I have NO friends, sometimes I wish I did, but other times I'm glad I don't.
I've been let down so many times in my life that I just can't be bothered to make an effort speaking to people who don't care.
Sometimes it pisses me off that my friends don't keep in touch or ask about the baby, make plans etc etc but then other times I'm glad because I have my little bubble: me, mum, evie, the nicer people in my family and my bnb girls and I don't want other people to come in a spoil it, cos they always seem to at some point :/
i remember feeling intimidated by quite a few folk in here when i came on at first, only til a few weeks ago. i kinda felt like i was back at school, like there were kinda groups. there were the popular girls. but i don't feel like that anymore, and all of you are lovely, and i dont feel scared to post anything at all. im totally myself on bnb now
i wish i had more close friendships in here. like proper talking to each other everyday like i have with amy and shona.
xx
Heehee I felt like this about you and Kayleigh for a while

I wish that too.
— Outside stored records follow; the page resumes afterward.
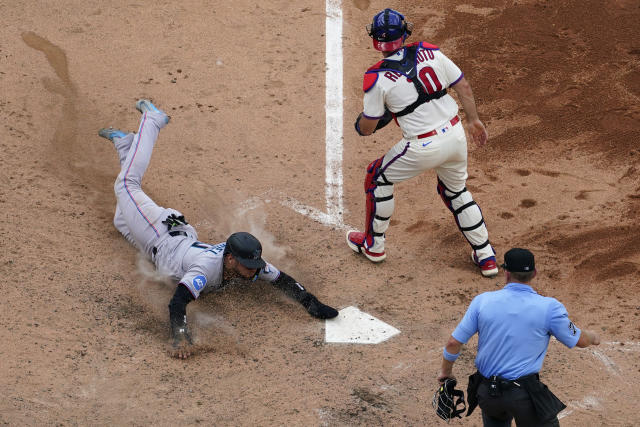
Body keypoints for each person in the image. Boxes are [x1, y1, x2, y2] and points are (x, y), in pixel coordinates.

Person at [98, 99, 338, 359]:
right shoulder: (205, 269)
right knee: (126, 186)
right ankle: (153, 121)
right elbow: (178, 302)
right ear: (231, 258)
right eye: (248, 264)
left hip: (172, 239)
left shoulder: (250, 265)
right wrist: (180, 336)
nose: (254, 269)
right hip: (158, 233)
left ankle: (126, 147)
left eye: (254, 263)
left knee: (120, 221)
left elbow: (282, 280)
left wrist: (312, 304)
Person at [346, 8, 498, 277]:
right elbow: (463, 86)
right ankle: (485, 256)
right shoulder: (430, 51)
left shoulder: (376, 78)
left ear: (376, 40)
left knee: (376, 177)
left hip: (421, 147)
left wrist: (362, 126)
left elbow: (368, 126)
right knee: (457, 192)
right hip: (455, 137)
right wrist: (473, 120)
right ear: (405, 33)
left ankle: (374, 246)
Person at [437, 248, 601, 426]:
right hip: (524, 396)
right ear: (534, 273)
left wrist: (446, 373)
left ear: (506, 273)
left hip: (488, 394)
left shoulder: (482, 301)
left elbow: (453, 343)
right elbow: (581, 340)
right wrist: (593, 336)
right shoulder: (549, 308)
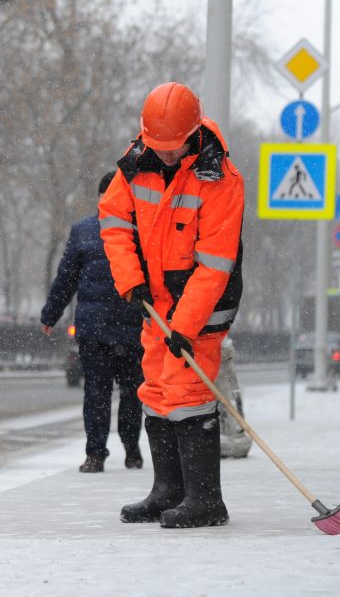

Talk to me more Sam!!

And for anyone else who wants to add me my fb is in my sig and I'm ALWAYS on there chatting away to anyone who will listen lmao
I have no friends eitherliterally
Haha lets change the stigma around teen mums.
We are loners that have nothing better to do than sit indoors with our OH's having sex.
I'm sorry I'm tired and my sense of humour goes shit when I need sleep.